▶ **DATA ROWS**:
:::

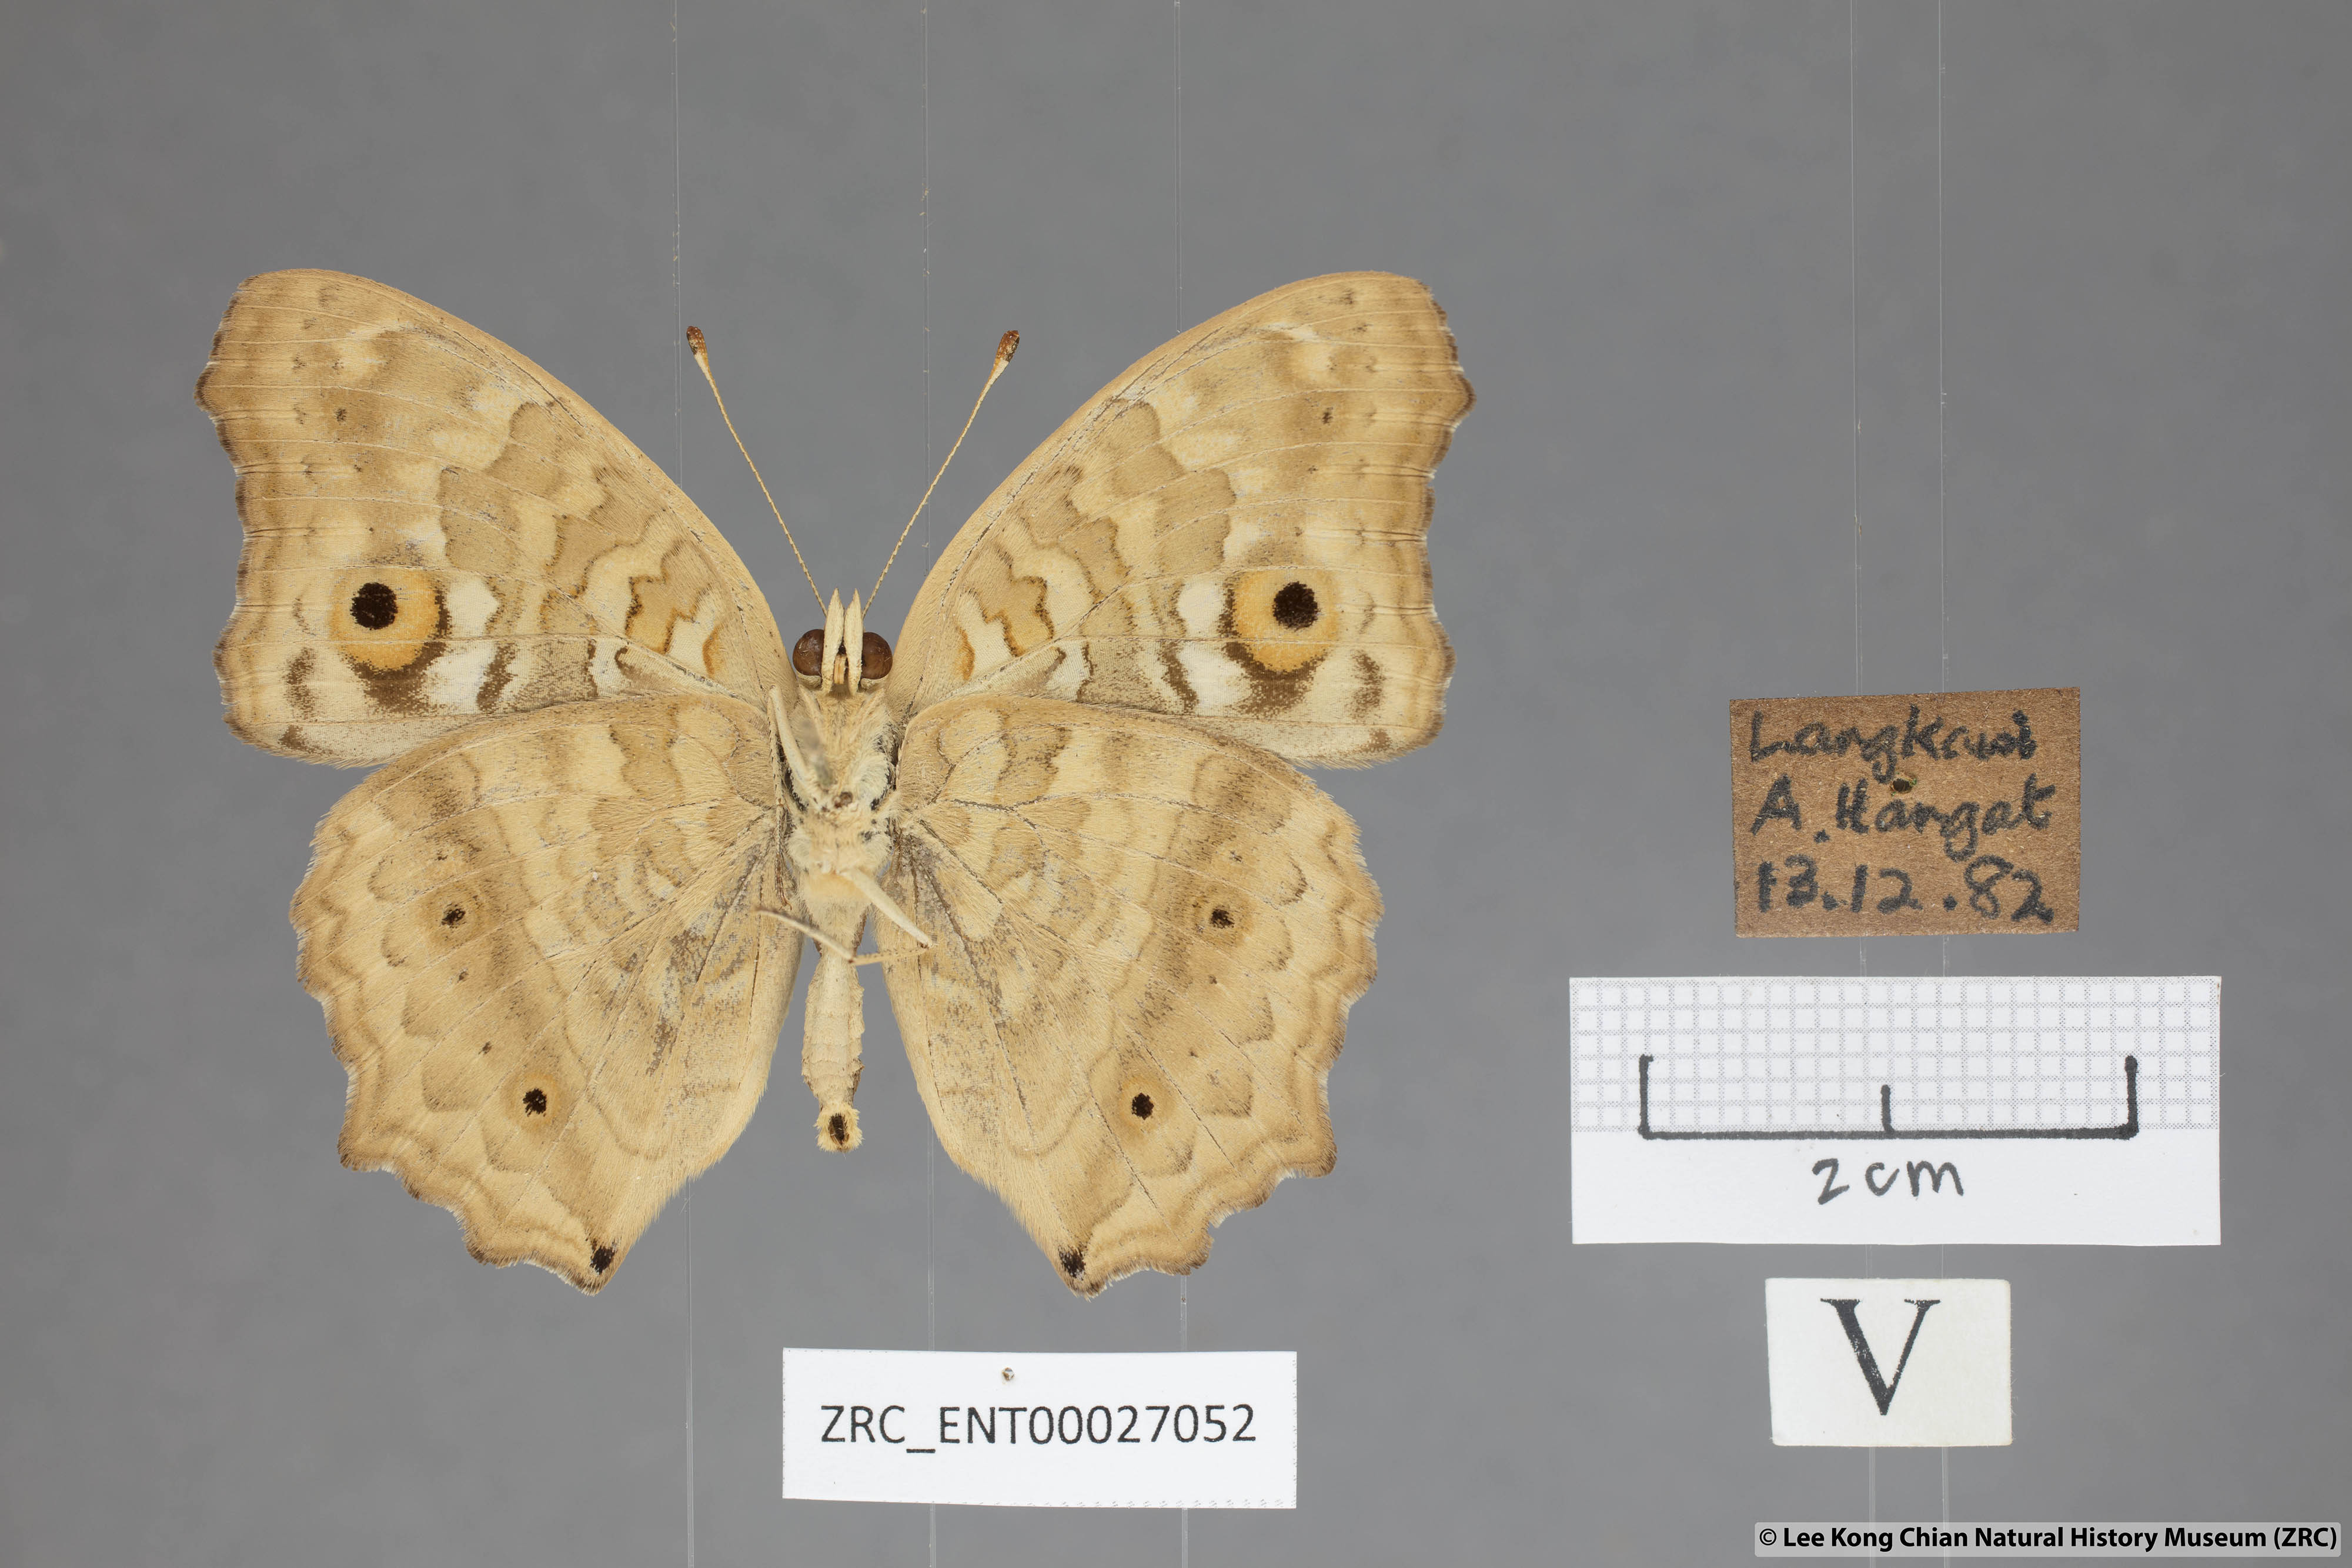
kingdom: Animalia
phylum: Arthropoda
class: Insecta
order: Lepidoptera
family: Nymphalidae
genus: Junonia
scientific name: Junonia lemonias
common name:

:::

Revise the data from the line containing "phylum: Arthropoda" through the last line, replacing "common name" with "vernacular name" and leaving everything else as it is.

▶ **OUTPUT**:
phylum: Arthropoda
class: Insecta
order: Lepidoptera
family: Nymphalidae
genus: Junonia
scientific name: Junonia lemonias
vernacular name:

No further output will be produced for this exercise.